American robins that live in the Northern United States and Canada migrate south in the winter, whereas those in the Central and Southern U.S. are usually year-round birds.

In the winter, robins will gather in trees to roost. Roosts of robins have been found to contain up to a one-quarter million birds. These roosts are a method of the robins to protect themselves from predators such as hawks and cats. Their wary individual personalities help warn the entire flock of any impending menace.

American robins tend to have bold personalities, and can often be spotted bounding across lawns and open regions looking for food.

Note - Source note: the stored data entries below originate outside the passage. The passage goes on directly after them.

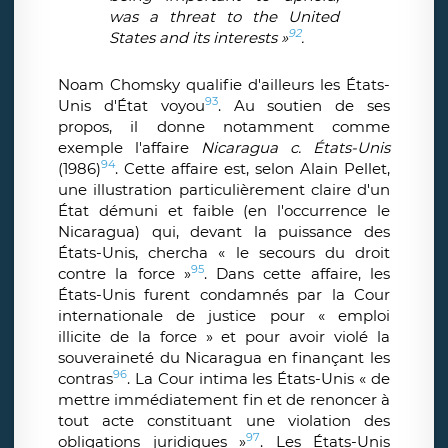
was a threat to the United
92
States and its interests »
.
Noam Chomsky qualifie d'ailleurs les États-
93
Unis d'État voyou
. Au soutien de ses
propos, il donne notamment comme
exemple l'affaire
Nicaragua c. États-Unis
94
(1986)
. Cette affaire est, selon Alain Pellet,
une illustration particulièrement claire d'un
État démuni et faible (en l'occurrence le
Nicaragua) qui, devant la puissance des
États-Unis, chercha « le secours du droit
95
contre la force »
. Dans cette affaire, les
États-Unis furent condamnés par la Cour
internationale de justice pour « emploi
illicite de la force » et pour avoir violé la
souveraineté du Nicaragua en finançant les
96
contras
. La Cour intima les États-Unis « de
mettre immédiatement fin et de renoncer à
tout acte constituant une violation des
97
obligations juridiques »
. Les États-Unis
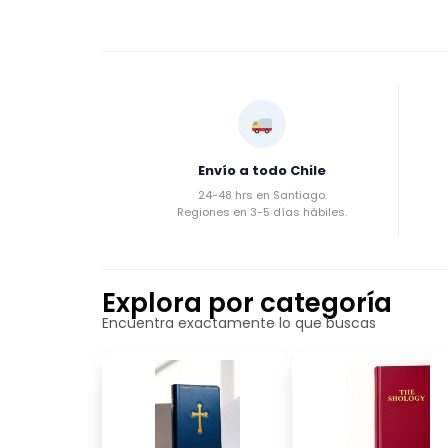
Envío a todo Chile
24-48 hrs en Santiago.
Regiones en 3-5 días hábiles.
Explora por categoría
Encuentra exactamente lo que buscas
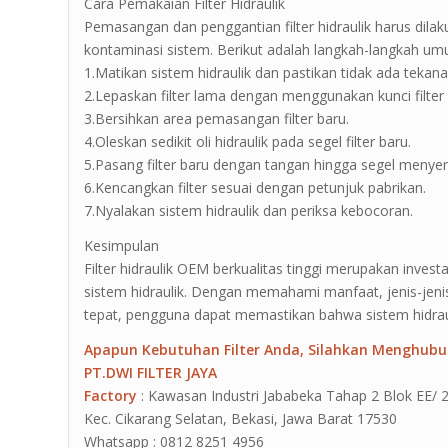
Cara Pemakaian Filter Hidraulik
Pemasangan dan penggantian filter hidraulik harus dila
kontaminasi sistem. Berikut adalah langkah-langkah umu
1.Matikan sistem hidraulik dan pastikan tidak ada tekana
2.Lepaskan filter lama dengan menggunakan kunci filter 
3.Bersihkan area pemasangan filter baru.
4.Oleskan sedikit oli hidraulik pada segel filter baru.
5.Pasang filter baru dengan tangan hingga segel men
6.Kencangkan filter sesuai dengan petunjuk pabrikan.
7.Nyalakan sistem hidraulik dan periksa kebocoran.
Kesimpulan
Filter hidraulik OEM berkualitas tinggi merupakan inves
sistem hidraulik. Dengan memahami manfaat, jenis-jeni
tepat, pengguna dapat memastikan bahwa sistem hidraul
Apapun Kebutuhan Filter Anda, Silahkan Menghubu
PT.DWI FILTER JAYA
Factory
: Kawasan Industri Jababeka Tahap 2 Blok EE/ 2G J
Kec. Cikarang Selatan, Bekasi, Jawa Barat 17530
Whatsapp : 0812 8251 4956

The top part of the robin’s body is usually black or grey with white around the eyes, and a distinctive red or orange breast. Robins are normally around 11 inches long and can have a wing span of about the same length.

What Do Robin Eat

The American robin is omnivorous, and eats differently depending on the season and time of day. In the summer, robins will expend their mornings hopping across the ground searching for earthworms, which they hunt purely by sight. American Robins tend to eat more fruits and berries during summer afternoons. In winter, they will eat honeysuckle berries almost exclusively, and can sometimes become intoxicated from overindulgence, falling over when they walk.

Robin Nests

In early springtime, female robins will construct nests in trees or other high places from a combination of grass, twigs and plumages. The nest is lined with mud and cushioned with grass. After mating, the female will lay 3-5 light blue eggs that she will incubate alone until hatching, 14 days later. The chicks will be able two fly two weeks after hatching, and will follow their mother and father around for a short while to beg food from them. American robins can have several broods per year, and will build a new nest for each one. After the mating season is over, female robins will rejoin their roost for the winter.



  • The oldest known American robin lived to be 14 years old.
  • Robins will often attack much bigger birds and animals, including humans, that get too near their nests during brooding.